Colon cancer, also known as colorectal cancer, occurs when there is an abnormal proliferation of cells in the epithelium of the large intestine. It mainly develops from colorectal polyps, which can migrate to other organs. According to the 2013 statistical report from the Hong Kong Cancer Registry of the Hospital Authority, colorectal cancer is the second leading cause of death from cancer.
Risk factors of colorectal cancer include:
- Age: risk increases with age, especially for people over the age of 50
- History of colorectal polyps, chronic colitis, breast cancer, or thyroid cancer
- Family history of colorectal cancer
- Regular consumption of high-fat, high-protein, and low-fiber foods or processed meats
- Obesity or being overweight
- Lack of exercise
- Excessive consumption of alcohol
- Bloody or dark stools
- Change in bowel habits (e.g. constipation or diarrhea) lasting more than two weeks
- Mucus in stool
- A feeling that you need to have a bowel movement even after you have just had one
- Weight loss
- Abdominal pain, cramping
- Bowel obstruction which causes vomiting, constipation, and abdominal pain
- Abdominal lumps
Screening and Diagnosis
Early stages of colorectal cancer often show no obvious symptoms. People with a family history of the cancer should undergo a medical check-up every one to two years from 25 years of age onwards. Other high-risk individuals should also undergo regular screening because early detection of colorectal polyps can increase the survival rate and reduce the risk of relapse.
Colorectal cancer screening and diagnosis:
- Colonoscopy (large intestine endoscopy)
- Colon barium enema examination
- Fecal occult blood test (FOBT)
- Blood test – carcinoembryonic antigen (CEA)
- Digital rectal examination (DRE)
Tumour metastasis evaluation and cancer stage determination:
- Computed tomography (CT)
- Virtual colonoscopy
Treatment of colorectal cancer depends on the patient’s condition, which is determined based on the type, size, location, and degree of metastasis of the tumour, as well as the age and physical condition of the patient. Surgery is the main treatment method used for colorectal cancer. Often, adjuvant chemotherapy and/or radiation therapy will be recommended as well.
Surgery involves the removal of the colorectal tumour and surrounding tissues. In the past, laparotomy (i.e. the traditional method) was mainly used. Nowadays, most patients choose to undergo minimally invasive procedures when possible, such as traditional minimally invasive surgery or robotic surgery.

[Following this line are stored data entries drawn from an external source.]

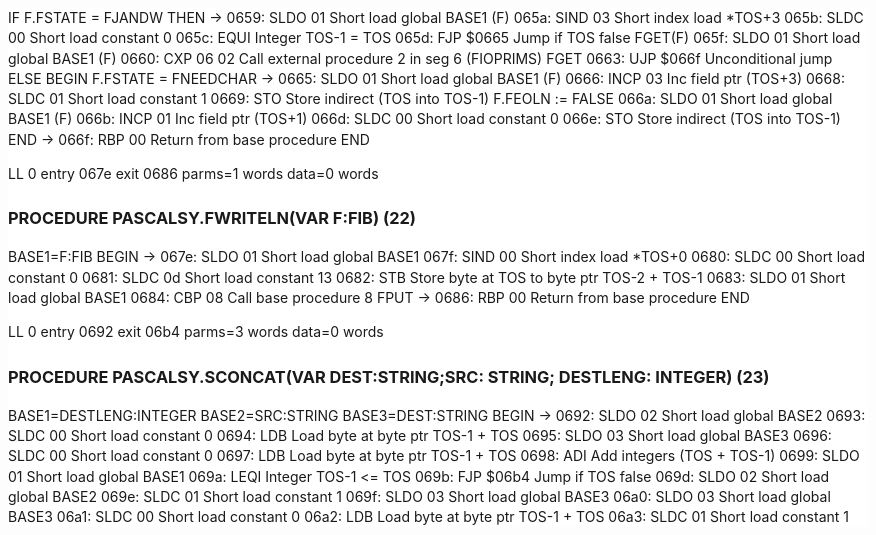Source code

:   IF F.FSTATE = FJANDW THEN
-> 0659: SLDO 01          Short load global BASE1 (F)
   065a: SIND 03          Short index load *TOS+3
   065b: SLDC 00          Short load constant 0
   065c: EQUI             Integer TOS-1 = TOS
   065d: FJP  $0665       Jump if TOS false
    FGET(F)
   065f: SLDO 01          Short load global BASE1 (F)
   0660: CXP  06 02       Call external procedure 2 in seg 6 (FIOPRIMS) FGET
   0663: UJP  $066f       Unconditional jump
  ELSE BEGIN
    F.FSTATE = FNEEDCHAR
-> 0665: SLDO 01          Short load global BASE1 (F)
   0666: INCP 03          Inc field ptr (TOS+3)
   0668: SLDC 01          Short load constant 1
   0669: STO              Store indirect (TOS into TOS-1)
    F.FEOLN := FALSE
   066a: SLDO 01          Short load global BASE1 (F)
   066b: INCP 01          Inc field ptr (TOS+1)
   066d: SLDC 00          Short load constant 0
   066e: STO              Store indirect (TOS into TOS-1)
  END
-> 066f: RBP  00          Return from base procedure
END

LL 0 entry 067e exit 0686 parms=1 words data=0 words
### PROCEDURE PASCALSY.FWRITELN(VAR F:FIB) (22)
  BASE1=F:FIB
BEGIN
-> 067e: SLDO 01          Short load global BASE1
   067f: SIND 00          Short index load *TOS+0
   0680: SLDC 00          Short load constant 0
   0681: SLDC 0d          Short load constant 13
   0682: STB              Store byte at TOS to byte ptr TOS-2 + TOS-1
   0683: SLDO 01          Short load global BASE1
   0684: CBP  08          Call base procedure 8 FPUT
-> 0686: RBP  00          Return from base procedure
END

LL 0 entry 0692 exit 06b4 parms=3 words data=0 words
### PROCEDURE PASCALSY.SCONCAT(VAR DEST:STRING;SRC: STRING; DESTLENG: INTEGER) (23)
  BASE1=DESTLENG:INTEGER
  BASE2=SRC:STRING
  BASE3=DEST:STRING
BEGIN
-> 0692: SLDO 02          Short load global BASE2
   0693: SLDC 00          Short load constant 0
   0694: LDB              Load byte at byte ptr TOS-1 + TOS
   0695: SLDO 03          Short load global BASE3
   0696: SLDC 00          Short load constant 0
   0697: LDB              Load byte at byte ptr TOS-1 + TOS
   0698: ADI              Add integers (TOS + TOS-1)
   0699: SLDO 01          Short load global BASE1
   069a: LEQI             Integer TOS-1 <= TOS
   069b: FJP  $06b4       Jump if TOS false
   069d: SLDO 02          Short load global BASE2
   069e: SLDC 01          Short load constant 1
   069f: SLDO 03          Short load global BASE3
   06a0: SLDO 03          Short load global BASE3
   06a1: SLDC 00          Short load constant 0
   06a2: LDB              Load byte at byte ptr TOS-1 + TOS
   06a3: SLDC 01          Short load constant 1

Preoperative (or primary) chemotherapy may be recommended for patients who have tumours that are too large or cancer that has metastasized to other parts of the body. In this case, radiation therapy or chemotherapy is used to shrink the tumour before the surgery, allowing patients to maintain control of their bowel function and avoid the inconvenience of an artificial anus while increasing survival rate.
Chemotherapy is treatment with drugs to destroy cancer cells in an effort to shrink tumours or control their growth.
Targeted therapy employs molecular biology techniques that focus on the mechanisms by which cancer cells mutate, proliferate, and spread in an effort to inhibit their ability to grow and repair.
Radiation therapy is the use of high-energy radiation to kill cancer cells. New systems such as Tomotherapy, a high-speed helical radiation system, direct radiation energy at the tumour, minimizing exposure of energy to normal cells and reducing the development of possible side effects, which may include damage to the small intestine, diarrhea, bloody stool, and poor absorption of food.